Much of muchness can be said about Alston’s revision of his 1994 Movements from Petrushka. This is staged with nice theatricality, with a pianist and piano centrestage, Jason Ridgway playing the fiendish 1921 keyboard version of Stravinsky’s Russian ballet score from memory and with tremendously impressive command. Behind him a backcloth cleverly derived from the old Ballets Russes cloth of moon rising over Russian roofs, and before him two quartets of what look like Moscow eatery waiters in white shirts and black trousers - who in fact set up an opposition of men against women that has an intriguingly subtle flirtatiousness. Their dance is self-consciously “Russian”, with Alston inserting gopak-stype stomps, and it feels promisingly like a situation waiting for an event.

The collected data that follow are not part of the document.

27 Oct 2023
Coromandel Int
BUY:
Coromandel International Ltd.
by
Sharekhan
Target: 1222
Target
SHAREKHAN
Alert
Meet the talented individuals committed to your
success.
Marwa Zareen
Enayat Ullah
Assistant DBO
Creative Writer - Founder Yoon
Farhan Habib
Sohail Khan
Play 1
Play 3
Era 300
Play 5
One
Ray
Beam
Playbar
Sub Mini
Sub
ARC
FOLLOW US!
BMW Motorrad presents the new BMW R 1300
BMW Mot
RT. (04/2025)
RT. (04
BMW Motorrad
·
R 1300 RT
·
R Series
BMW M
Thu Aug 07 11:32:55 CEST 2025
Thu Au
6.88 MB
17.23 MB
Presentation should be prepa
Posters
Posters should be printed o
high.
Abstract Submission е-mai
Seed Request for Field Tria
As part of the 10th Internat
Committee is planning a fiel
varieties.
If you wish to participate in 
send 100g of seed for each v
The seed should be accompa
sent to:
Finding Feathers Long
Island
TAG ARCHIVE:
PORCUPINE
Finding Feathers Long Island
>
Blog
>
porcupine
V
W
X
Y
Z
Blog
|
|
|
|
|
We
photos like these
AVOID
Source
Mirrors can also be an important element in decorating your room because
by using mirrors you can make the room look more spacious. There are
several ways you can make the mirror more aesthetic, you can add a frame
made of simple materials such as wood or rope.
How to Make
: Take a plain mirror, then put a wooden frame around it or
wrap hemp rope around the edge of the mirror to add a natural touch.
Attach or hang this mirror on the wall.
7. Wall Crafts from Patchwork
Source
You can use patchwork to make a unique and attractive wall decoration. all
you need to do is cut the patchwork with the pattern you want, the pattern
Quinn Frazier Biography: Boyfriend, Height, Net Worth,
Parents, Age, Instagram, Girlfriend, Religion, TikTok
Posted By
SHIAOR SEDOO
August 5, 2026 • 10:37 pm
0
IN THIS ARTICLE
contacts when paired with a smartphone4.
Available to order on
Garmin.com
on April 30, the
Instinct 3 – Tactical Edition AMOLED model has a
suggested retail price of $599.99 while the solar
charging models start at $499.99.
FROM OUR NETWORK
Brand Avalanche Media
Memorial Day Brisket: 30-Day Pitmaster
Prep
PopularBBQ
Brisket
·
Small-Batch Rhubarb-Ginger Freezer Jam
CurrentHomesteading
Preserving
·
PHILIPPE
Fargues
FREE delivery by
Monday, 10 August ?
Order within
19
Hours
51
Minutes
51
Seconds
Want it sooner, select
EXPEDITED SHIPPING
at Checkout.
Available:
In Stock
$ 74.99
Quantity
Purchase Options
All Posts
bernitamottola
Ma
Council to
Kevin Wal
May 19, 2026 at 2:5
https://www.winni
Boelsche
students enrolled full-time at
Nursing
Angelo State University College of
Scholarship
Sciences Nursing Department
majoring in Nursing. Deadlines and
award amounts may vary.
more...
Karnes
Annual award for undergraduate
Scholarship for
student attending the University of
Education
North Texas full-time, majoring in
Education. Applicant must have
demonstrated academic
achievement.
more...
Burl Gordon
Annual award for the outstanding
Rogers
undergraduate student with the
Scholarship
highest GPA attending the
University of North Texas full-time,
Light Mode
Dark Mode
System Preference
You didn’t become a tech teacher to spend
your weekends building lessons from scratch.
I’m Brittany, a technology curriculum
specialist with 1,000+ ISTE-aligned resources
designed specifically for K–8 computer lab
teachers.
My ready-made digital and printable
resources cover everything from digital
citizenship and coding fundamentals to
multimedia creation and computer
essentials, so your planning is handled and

Between the busy ensembles comes Petrushka’s music, for which there is a lad in black, the eyecatching ingénue Pierre Tappon, in a spry solo displaying an elastic athleticism far from the puppet’s sawdust floppiness. The distance that Alston sets between the celebrated Fokine characterisation and his own is welcome, allowing poses of anger and distress in the lad’s choreography without evoking those emotions too dominantly. There’s a clever entrance then of the eight waiters, circling the piano yet allowing the soloist a fleeting leap to wave them farewell and exit the stage in an echo of Nijinsky. The anticipated event comes right at the end, an echo of Rite of Spring, as the lad faces the crowd, but too quick and unclear to register anything more than a dance history reference.

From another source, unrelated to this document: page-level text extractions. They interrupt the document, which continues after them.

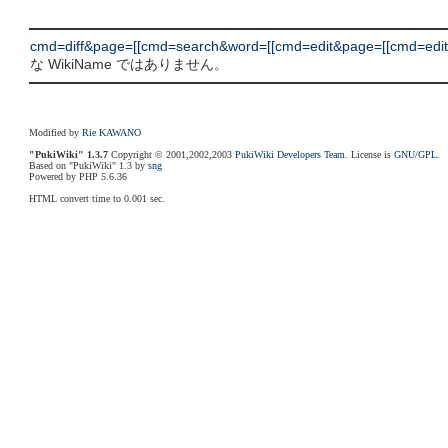
cmd=diff&page=[[cmd=search&word=[[cmd=edit&page=[[cmd=edit&p
な WikiName ではありません。
Modified by
Rie KAWANO
"PukiWiki" 1.3.7
Copyright © 2001,2002,2003
PukiWiki Developers Team
. License is
GNU/GPL
.
Based on "PukiWiki" 1.3 by
sng
Powered by PHP 5.6.36
HTML convert time to 0.001 sec.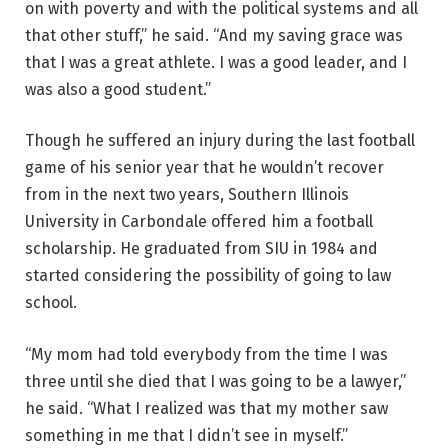
on with poverty and with the political systems and all
that other stuff,” he said. “And my saving grace was
that I was a great athlete. I was a good leader, and I
was also a good student.”
Though he suffered an injury during the last football
game of his senior year that he wouldn’t recover
from in the next two years, Southern Illinois
University in Carbondale offered him a football
scholarship. He graduated from SIU in 1984 and
started considering the possibility of going to law
school.
“My mom had told everybody from the time I was
three until she died that I was going to be a lawyer,”
he said. “What I realized was that my mother saw
something in me that I didn’t see in myself.”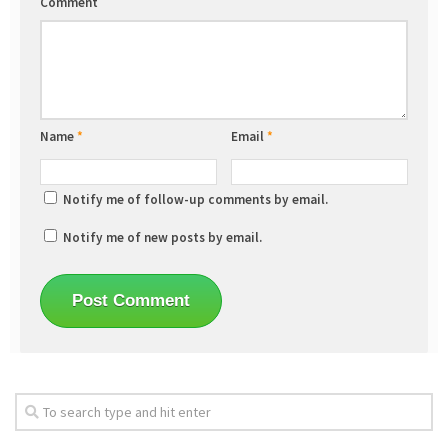
Comment
Name
*
Email
*
Notify me of follow-up comments by email.
Notify me of new posts by email.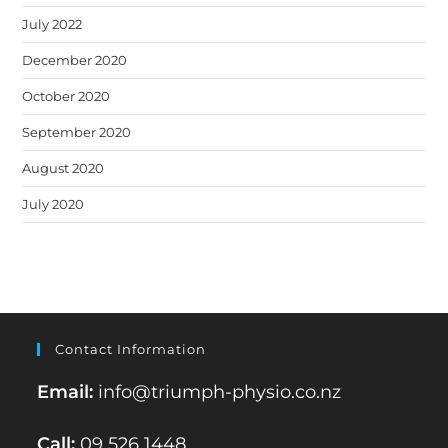
July 2022
December 2020
October 2020
September 2020
August 2020
July 2020
Contact Information
Email:
info@triumph-physio.co.nz
Call:
09 526 1448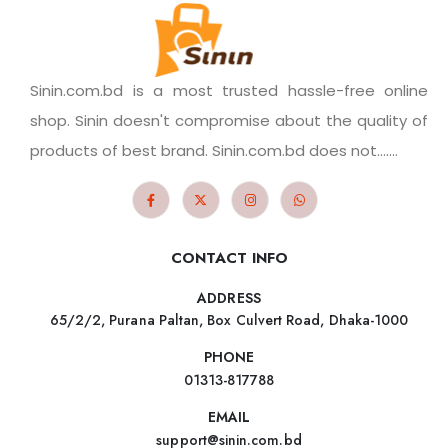
Sinin.com.bd is a most trusted hassle-free online
shop. Sinin doesn't compromise about the quality of
products of best brand. Sinin.com.bd does not.......
CONTACT INFO
ADDRESS
65/2/2, Purana Paltan, Box Culvert Road, Dhaka-1000
PHONE
01313-817788
EMAIL
support@sinin.com.bd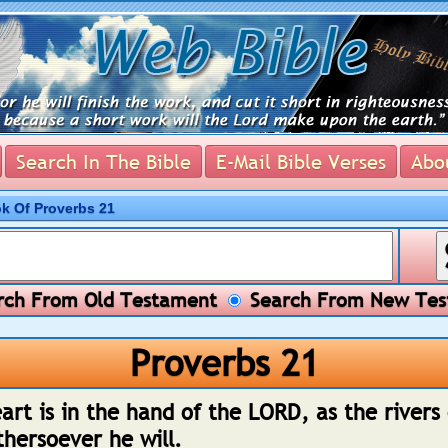
Search In The Bible
E-Mail Bible Verses
Abou
ok Of Proverbs 21
ch From Old Testament
Search From New Tes
Proverbs 21
art is in the hand of the LORD, as the rivers
thersoever he will.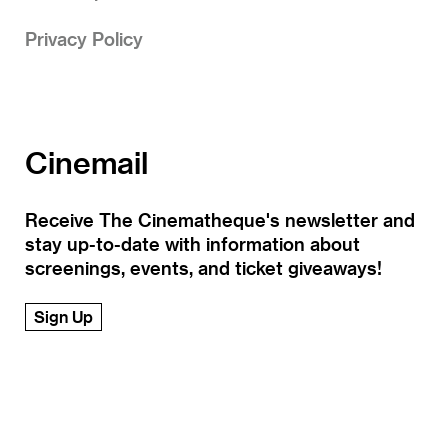
Privacy Policy
Cinemail
Receive The Cinematheque's newsletter and
stay up-to-date with information about
screenings, events, and ticket giveaways!
Sign Up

Ridgway’s piano-playing stresses how dansante Stravinsky’s marvellous music is, but also prompted yet again my usual wonder why Alston picks up on rebellious music that is so far from the rational, sober nature of his choreography, and which will always expose the mismatch.

Terry_rileyThere is more imperturbability and unflappability on offer in his Overdrive (2003), a mechanical ensemble for 11 dancers set to a monochrome electronic keyboard study by the seminal American minimalist Terry Riley (pictured right). It is billed as “responding to excitement”, which it may well be, but generating excitement is something else. The relentless clacking of the minimal notes and grey empty stage evoke an earnest atmosphere of assembly lines, inhuman monotony, mechanistic ruthlessness, and the dancers’ busy, arm-flagging routine (wearing grey or red) is roughly on a par with watching expert aerobics in a gym. People walk in and out stolidly and perform a loop of movement: leg raise, knee bend, straight arm waves, leg flick. It seems to want to be considered turbo-charged, but actually is keeping well within the 50 mph speed limit.

Does watching it make you envious? Do you want to be them or to be there? Do you wonder what fascinating thoughts and visions they are having? The way you do with Cunningham, Ashton, Morris, Oguike or Tharp? Maybe you do. I envy you.